The Journal of Immunology, Vol 151, Issue 11 6110-6122, Copyright © 1993 by American Association of Immunologists

ARTICLES

Few V gene segments dominate the T cell receptor beta-chain repertoire of the human thymus

R Jores and T Meo
Unite d'Immunogenetique, Institut National de la Sante et de la Recherche Medicale, Institut Pasteur, Paris, France.
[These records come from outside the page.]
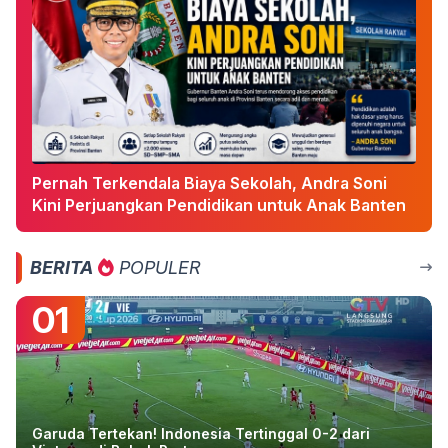
Pernah Terkendala Biaya Sekolah, Andra Soni
Kini Perjuangkan Pendidikan untuk Anak Banten
BERITA
POPULER
01
Garuda Tertekan! Indonesia Tertinggal 0-2 dari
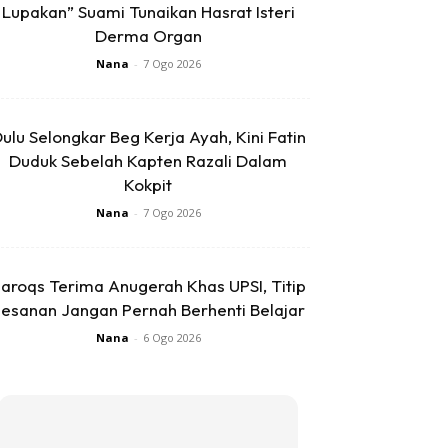
Lupakan” Suami Tunaikan Hasrat Isteri
Derma Organ
Nana
-
7 Ogo 2026
ulu Selongkar Beg Kerja Ayah, Kini Fatin
Duduk Sebelah Kapten Razali Dalam
Kokpit
Nana
-
7 Ogo 2026
aroqs Terima Anugerah Khas UPSI, Titip
esanan Jangan Pernah Berhenti Belajar
Nana
-
6 Ogo 2026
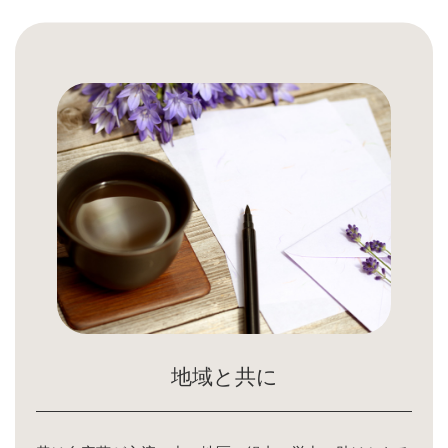
地域と共に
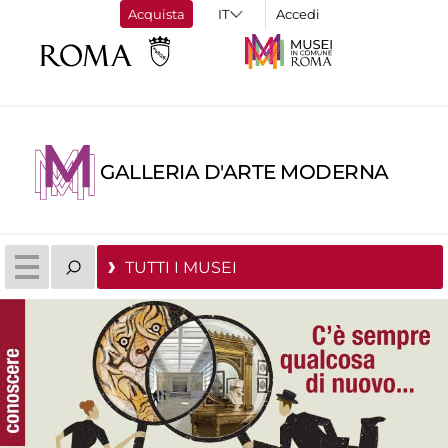
Acquista
Accedi
GALLERIA D'ARTE MODERNA
TUTTI I MUSEI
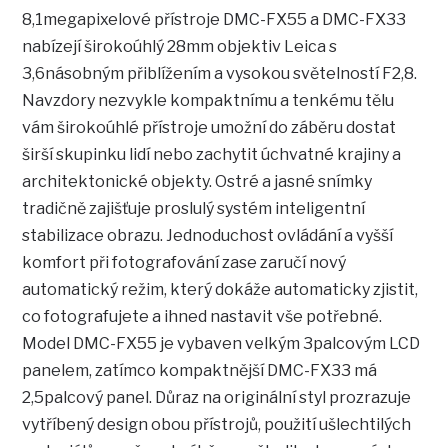
8,1megapixelové přístroje DMC-FX55 a DMC-FX33
nabízejí širokoúhlý 28mm objektiv Leica s
3,6násobným přiblížením a vysokou světelností F2,8.
Navzdory nezvykle kompaktnímu a tenkému tělu
vám širokoúhlé přístroje umožní do záběru dostat
širší skupinku lidí nebo zachytit úchvatné krajiny a
architektonické objekty. Ostré a jasné snímky
tradičně zajišťuje proslulý systém inteligentní
stabilizace obrazu. Jednoduchost ovládání a vyšší
komfort při fotografování zase zaručí nový
automatický režim, který dokáže automaticky zjistit,
co fotografujete a ihned nastavit vše potřebné.
Model DMC-FX55 je vybaven velkým 3palcovým LCD
panelem, zatímco kompaktnější DMC-FX33 má
2,5palcový panel. Důraz na originální styl prozrazuje
vytříbený design obou přístrojů, použití ušlechtilých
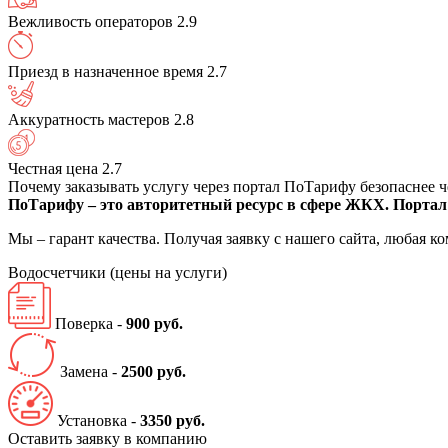
Вежливость операторов
2.9
Приезд в назначенное время
2.7
Аккуратность мастеров
2.8
Честная цена
2.7
Почему заказывать услугу через портал ПоТарифу безопаснее 
ПоТарифу – это авторитетный ресурс в сфере ЖКХ. Портал 
Мы – гарант качества. Получая заявку с нашего сайта, любая 
Водосчетчики
(цены на услуги)
Поверка -
900 руб.
Замена -
2500 руб.
Установка -
3350 руб.
Оставить заявку в компанию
We undertook a large sample census of the TCR-beta repertoire from a single human thymus (300 clones from an unamplified cDNA library), to establish the statistics of the rearranged V, D, J, and C gene segments. The assortments of all germ-line segments are subject to significant biases and thus critically reduce the effective germ-line contribution to beta-chain diversity. Thirty-two V genes characterize the whole sample, but surprisingly as few as seven genes from different families encompass half of the beta-chain repertoire. Furthermore, a Spearman rank order correlation test of the thymic V beta frequencies with those inferred in other studies using RNase protection assays shows a statistically significant similarity. Thus, in the establishment of thymic V beta frequencies in man, rearrangement preferences intrinsic to the progenitors of TCR-beta expressing cells override HLA- and Ag-dependent biasing factors. By implication, a large enough pool of direct progenitor cells (maybe as high as thousands) must exist to secure V beta frequencies against large random fluctuations. Uncorrelated with the V gene bias, the representation of D beta and J beta segments is also far from even. Notably, D beta 1 and J beta 2.1 and 1.2 predominate. Using the above mentioned rank order statistic, we also find that unlike V genes, the bias in the J segment usage carries over into the frequencies of peripheral T lymphocyte populations.